Montréal dépose sa proposition de Politique de développement culturel

Stéphane Baillargeon
Édition du mardi 30 août 2005

Ce devait être la fête de Montréal comme métropole culturelle, mais les échos du gros party qui se prépare à Toronto l’ont un peu assombrie.

Alors que Francine Senécal, vice-présidente du comité exécutif, dévoilait la nouvelle Politique de développement culturel à l’hôtel de ville, hier après midi, elle n’a pu s’empêcher de faire elle-même référence aux investissements massifs d’environ un demi-milliard de dollars réalisés dans les équipements culturels de la capitale ontarienne. Par contraste, Montréal n’a rien de sonnant et trébuchant à annoncer pour donner corps à ses volontés.

«Notre propre stratégie doit se définir autrement que par le soutien aux grandes institutions, a dit Mme Senécal, lors de la conférence, en évoquant clairement le contraste du modèle ontarien. La grande force de Montréal vient de sa puissance créatrice. C’est dans la création que se définit notre ville, et c’est là que se situe son avantage stratégique.» En entrevue au Devoir, elle a ensuite répété qu’investir dans les infrastructures était important, mais insuffisant. «Nous préférons miser sur les créateurs», a-t-elle résumé.

La Politique intitulée Montréal, métropole culturelle mise donc sur cette première force dont les festivals constitueraient une des expressions majeures. Le soutien aux arts et à la culture constitue en fait un des trois axes majeurs du document d’une soixantaine de pages avec l’accessibilité aux productions culturelles et la valorisation des arts, de la culture et du patrimoine dans la vie quotidienne des citadins.

«Toronto a adopté une politique culturelle qui s’avère une politique d’affaires, a commenté Simon Brault, vice-président du Conseil des arts du canada et président de Culture Montréal, après la conférence de presse.

Cette ville se donne des moyens pour devenir une capitale de classe internationale d’ici dix ans. Montréal choisit une voie à l’européenne, comme Barcelone, en misant sur une vison et sur ses particularités créatives. Mais il faut quand même des moyens pour réaliser ce rêve.»

Le document liste 38 engagements de l’administration. L’un d’eux, déjà annoncé, répète que Montréal amorce un plan de rattrapage pour mettre d’ici dix ans les bibliothèques municipales au niveau de la moyenne des grandes villes canadiennes.
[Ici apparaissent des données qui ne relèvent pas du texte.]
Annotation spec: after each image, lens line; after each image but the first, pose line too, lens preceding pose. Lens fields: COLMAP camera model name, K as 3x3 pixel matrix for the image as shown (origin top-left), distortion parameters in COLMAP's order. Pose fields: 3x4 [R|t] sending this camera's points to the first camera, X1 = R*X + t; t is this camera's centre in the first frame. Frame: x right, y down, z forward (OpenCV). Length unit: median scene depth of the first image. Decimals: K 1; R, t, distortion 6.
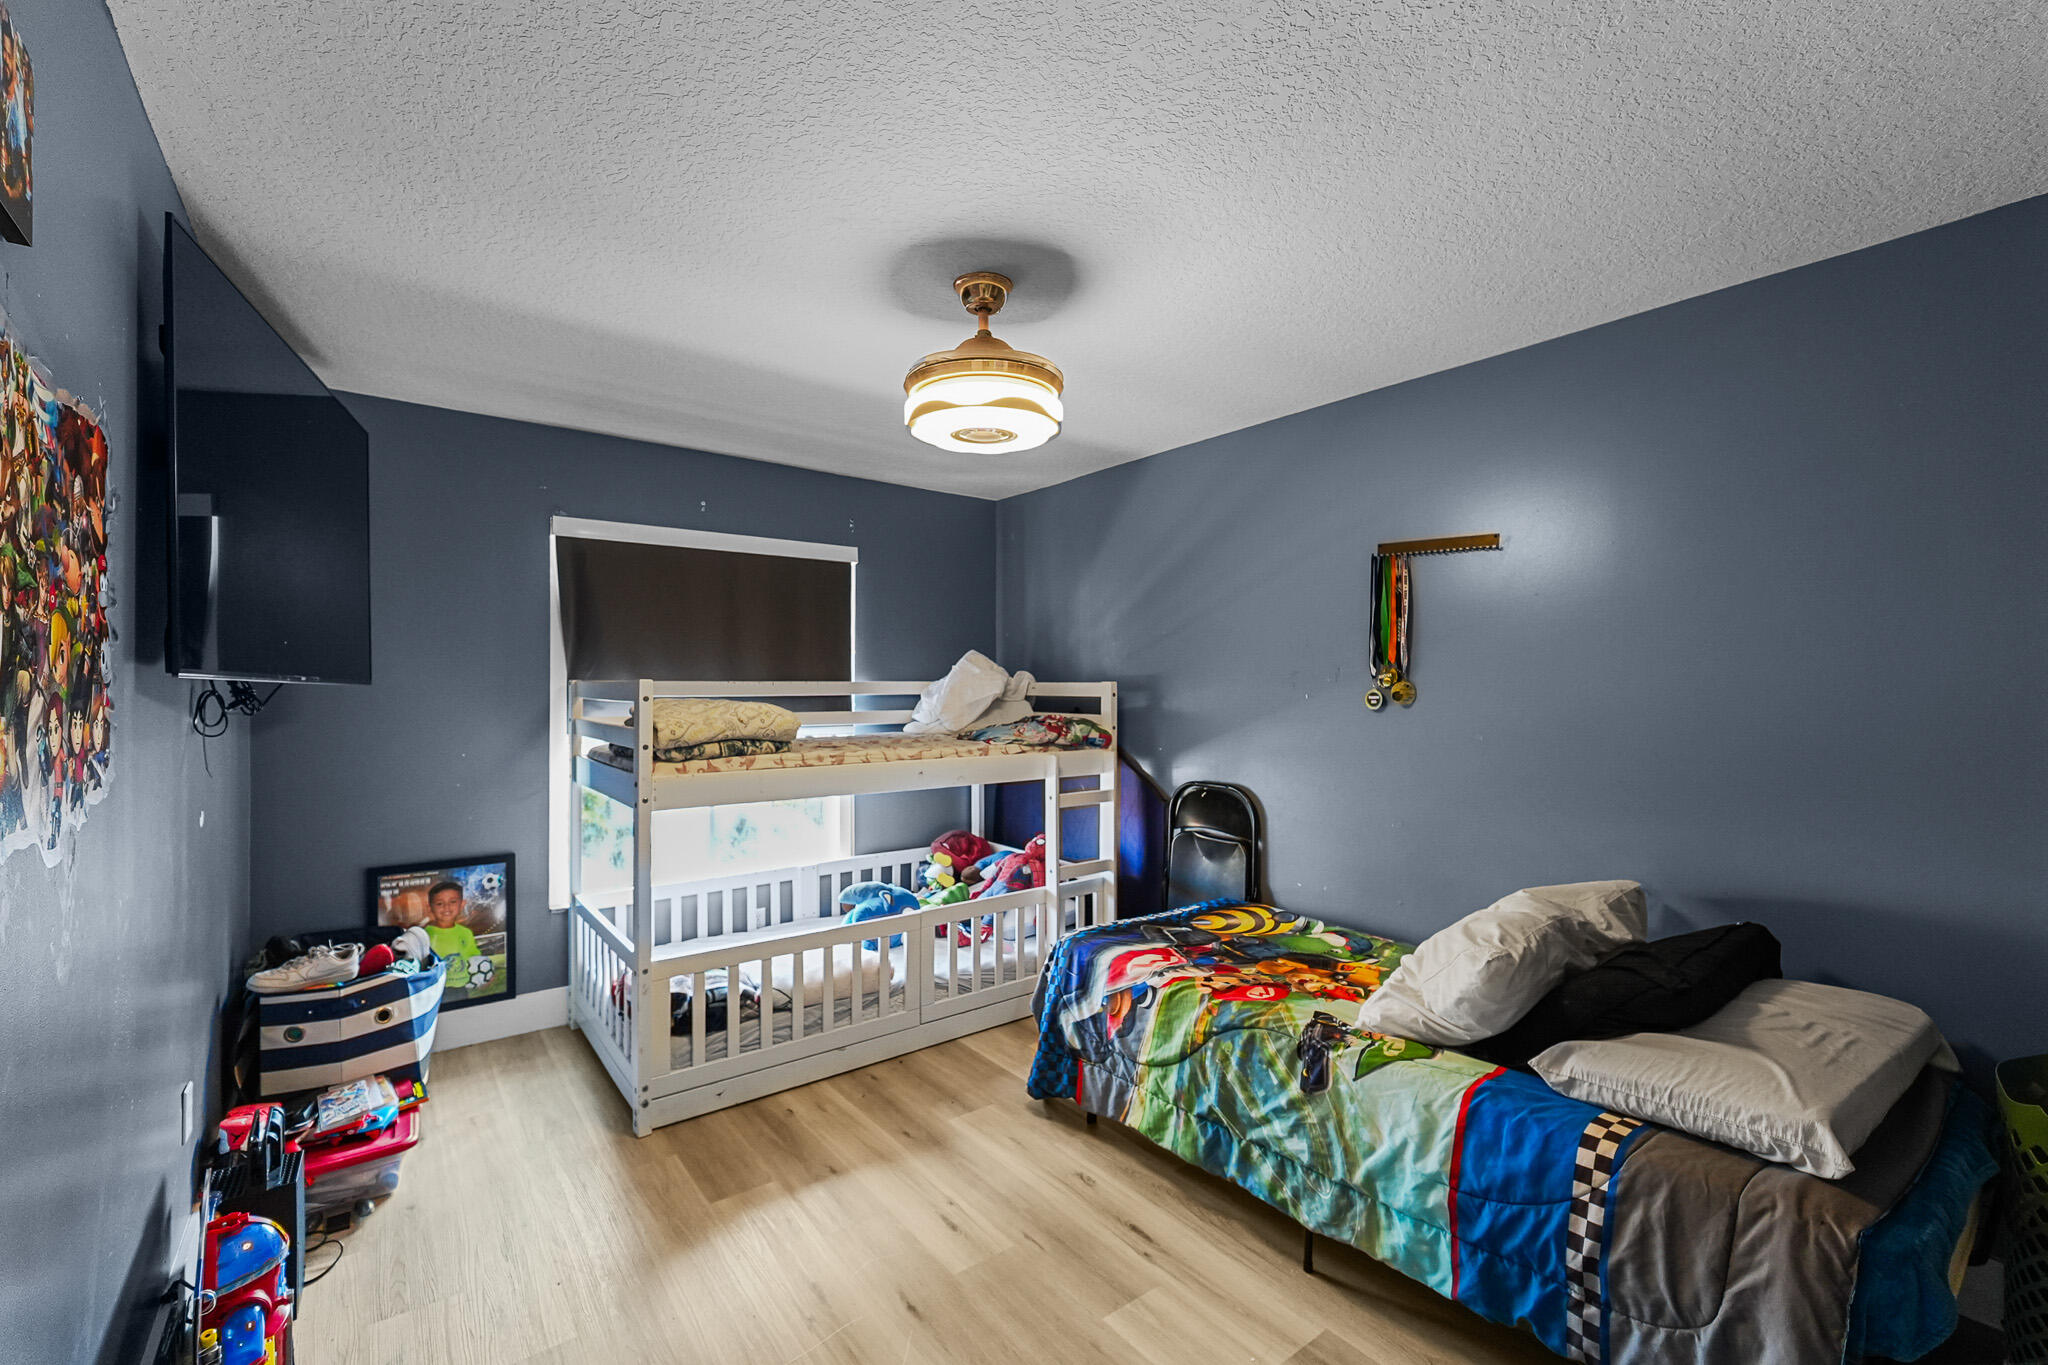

Pour le reste, Montréal ne peut pas annoncer l’injection massive de fonds, loin de là. L’Hôtel de Ville avertit même que ses contributions à la culture ne pourront augmenter sans modifications du cadre fiscal actuel. Montréal se bat depuis des années pour obtenir de Québec la possibilité de diversifier ses sources de revenus.

Mme Senécal a promis que les nouvelles sommes éventuellement versées au budget municipal seraient redonnées aux secteurs des arts et de la culture dans les proportions actuelles. À ce sujet, la vice-présidente, responsable du dossier de la culture, rappelait que les ordres supérieurs de gouvernement ne finançaient pas la culture à la même hauteur qu’elle-même. Avec son budget de 10 millions, le Conseil des arts de Montréal reçoit 0,25 % des contributions de la Ville, tandis que le Conseil des arts et des lettres du Québec ne draine que 0,88 % du budget de la province et le Conseil des arts du Canada 0,13 % des contributions totales fédérales. «Nous dépensons deux fois plus que Québec et trois fois plus qu’Ottawa en cette matière, a noté Mme Senécal. Il faut que ces deux gouvernements fassent beaucoup plus d’efforts pour soutenir les créateurs.»

La Politique déposée hier devait être adoptée tard hier soir par le conseil municipal. Cette étape marque l’aboutissement de plusieurs années de travail. Le maire Bourque avait promis de baliser les actions de la ville après le Sommet de Montréal en 2002. Un groupe-conseil a déposé un rapport en 2003, puis un projet a fait l’objet de discussions publiques.